To understand the reason behind having two noticeably different layers, we need to recall their properties. Real-time workers are stateful, which considerably improves response latencies because they do not have to download the required state data to perform computations.
As an example, assume that we are building a decentralized SQL database that should support an indexed access to data. Complex queries such as the one listed below often require traversal of multiple indices, which are often implemented as B-trees.
SELECT DATE(ts) AS date, AVG(gas_price * gas_used) AS tx_cost FROM transactions tx WHERE tx.to IN (SELECT address FROM contracts WHERE name = ’CryptoDolphins’) GROUP BY DATE(ts)
Example query to blockchain data.
To traverse a B-tree, we need to sequentially fetch its nodes that satisfy the query conditions. It is not possible to retrieve the required B-tree nodes all at once because the next node to fetch can be determined only by matching the parent B-tree node against the query. If an index is stored externally in a decentralized storage such as IPFS or Swarm, this means that multiple network roundtrips must be performed between the machine performing the computations and the data storage, which significantly increases latency.
Other algorithms, especially those requiring irregular access to data, could benefit from storing their data locally as well. However, data locality significantly increases the economic barrier to joining a real-time cluster because a worker willing to participate in the cluster has to download the current state first. Consequently, this motivates workers to remain in the cluster and thus cluster compositions do not change much over time.

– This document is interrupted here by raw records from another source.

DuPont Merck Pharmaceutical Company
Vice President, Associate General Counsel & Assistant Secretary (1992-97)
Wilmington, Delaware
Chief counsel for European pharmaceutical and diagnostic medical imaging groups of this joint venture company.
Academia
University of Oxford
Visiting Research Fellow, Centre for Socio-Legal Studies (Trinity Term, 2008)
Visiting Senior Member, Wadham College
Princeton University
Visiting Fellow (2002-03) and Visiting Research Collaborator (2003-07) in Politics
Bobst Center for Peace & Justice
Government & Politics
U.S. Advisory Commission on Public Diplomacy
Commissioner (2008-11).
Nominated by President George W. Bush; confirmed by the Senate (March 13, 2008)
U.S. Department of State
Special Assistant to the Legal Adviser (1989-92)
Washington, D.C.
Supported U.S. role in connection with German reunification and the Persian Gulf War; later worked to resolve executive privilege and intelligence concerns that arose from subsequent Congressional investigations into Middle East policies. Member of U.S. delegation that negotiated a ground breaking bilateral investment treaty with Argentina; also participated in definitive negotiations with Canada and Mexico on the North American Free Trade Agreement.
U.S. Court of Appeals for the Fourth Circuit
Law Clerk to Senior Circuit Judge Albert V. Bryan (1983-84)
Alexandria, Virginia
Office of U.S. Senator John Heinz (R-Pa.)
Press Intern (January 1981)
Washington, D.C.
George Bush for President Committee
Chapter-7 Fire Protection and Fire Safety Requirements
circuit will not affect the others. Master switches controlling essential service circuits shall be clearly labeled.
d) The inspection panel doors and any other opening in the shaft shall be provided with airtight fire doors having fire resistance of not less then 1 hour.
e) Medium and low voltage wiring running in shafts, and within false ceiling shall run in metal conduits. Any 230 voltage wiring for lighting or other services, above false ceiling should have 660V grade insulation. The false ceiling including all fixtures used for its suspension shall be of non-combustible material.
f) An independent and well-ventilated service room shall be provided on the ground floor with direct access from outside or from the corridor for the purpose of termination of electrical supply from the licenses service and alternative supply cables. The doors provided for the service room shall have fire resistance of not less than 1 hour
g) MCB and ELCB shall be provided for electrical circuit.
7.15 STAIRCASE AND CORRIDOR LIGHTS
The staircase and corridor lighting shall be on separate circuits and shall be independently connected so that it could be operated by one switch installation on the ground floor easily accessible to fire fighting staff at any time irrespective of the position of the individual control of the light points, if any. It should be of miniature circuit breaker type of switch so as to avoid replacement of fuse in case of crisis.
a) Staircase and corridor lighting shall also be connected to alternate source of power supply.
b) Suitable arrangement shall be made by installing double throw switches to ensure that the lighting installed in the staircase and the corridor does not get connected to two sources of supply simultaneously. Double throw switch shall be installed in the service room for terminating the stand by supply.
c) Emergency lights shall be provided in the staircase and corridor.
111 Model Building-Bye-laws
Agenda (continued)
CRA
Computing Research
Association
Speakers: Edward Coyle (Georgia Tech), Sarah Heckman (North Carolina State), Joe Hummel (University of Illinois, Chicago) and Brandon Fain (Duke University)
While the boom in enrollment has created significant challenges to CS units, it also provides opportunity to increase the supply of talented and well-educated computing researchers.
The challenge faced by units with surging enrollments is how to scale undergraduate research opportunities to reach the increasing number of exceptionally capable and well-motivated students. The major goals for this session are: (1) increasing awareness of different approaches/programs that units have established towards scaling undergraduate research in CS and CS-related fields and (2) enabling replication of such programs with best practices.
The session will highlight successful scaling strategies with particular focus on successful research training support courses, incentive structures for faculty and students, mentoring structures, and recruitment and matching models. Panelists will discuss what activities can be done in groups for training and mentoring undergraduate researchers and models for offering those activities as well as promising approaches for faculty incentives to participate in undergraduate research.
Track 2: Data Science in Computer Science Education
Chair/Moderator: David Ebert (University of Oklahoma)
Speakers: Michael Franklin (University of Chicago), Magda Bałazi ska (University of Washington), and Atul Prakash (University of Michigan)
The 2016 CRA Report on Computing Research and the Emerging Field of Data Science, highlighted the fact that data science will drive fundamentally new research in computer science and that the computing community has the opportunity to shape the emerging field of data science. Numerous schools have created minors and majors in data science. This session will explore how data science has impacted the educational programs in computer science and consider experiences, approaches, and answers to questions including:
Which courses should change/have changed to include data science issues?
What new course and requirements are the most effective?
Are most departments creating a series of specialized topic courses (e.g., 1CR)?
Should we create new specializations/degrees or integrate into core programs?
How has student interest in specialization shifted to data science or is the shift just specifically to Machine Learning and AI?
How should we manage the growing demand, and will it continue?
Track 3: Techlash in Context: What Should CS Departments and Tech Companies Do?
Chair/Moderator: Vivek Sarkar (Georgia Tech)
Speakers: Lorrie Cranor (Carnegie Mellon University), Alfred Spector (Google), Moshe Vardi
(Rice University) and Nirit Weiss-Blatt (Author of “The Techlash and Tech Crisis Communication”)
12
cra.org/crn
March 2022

This means that malicious real-time workers in the cluster might form a cartel to produce incorrect results. Without batch validation, every node in the real-time cluster knows it will be verified only by its peers, which are known in advance because clusters are tightly connected. Consequently, malicious nodes can, for example, exploit the following strategy: use a special handshake to recognize other malicious nodes in the cluster and start producing incorrect results if they account for at least ⅔ of the total number of nodes (so they can reach BFT consensus without talking to the rest of the cluster); otherwise, work honestly. This strategy is virtually impossible to catch without external verification.
Furthermore, because real-time clusters are supposed to be small enough to be cost-efficient, the probability that malicious nodes will take over a cluster is significant. For example, for a network where 10% of all nodes are malicious, a real-time cluster that consists of 7 workers independently sampled from the network has approximately a 1.8 · 10−4 chance to have at least ⅔ malicious nodes.
To counteract this, the batch validation layer provides external verification. Nodes performing batch validation are chosen randomly, which means real-time nodes do not know beforehand which validator will be verifying them and thus cannot collude with the validator in advance.
Batch validation also decreases the probability that an intentional mistake made by a real-time cluster will never get noticed. Assume that in the same network where 10% of all nodes are malicious, we spun a real-time cluster of 4 workers and allocated a budget for 3 batch validations.
In this setup, a mistake can go unnoticed only if malicious actors comprise at least ⅔ of the real-time workers and all of the batch validators that verified the transaction history. The chance of this happening is ≈ 3.7 · 10−6, which is two orders of magnitude less than in the case where the entire budget was spent on the real-time cluster only.
We also expect that in the presence of batch validators, the fraction of malicious nodes in the network will drop significantly below 10%, because every time a malicious action is caught, the node that performed it loses its deposit and thus leaves the network.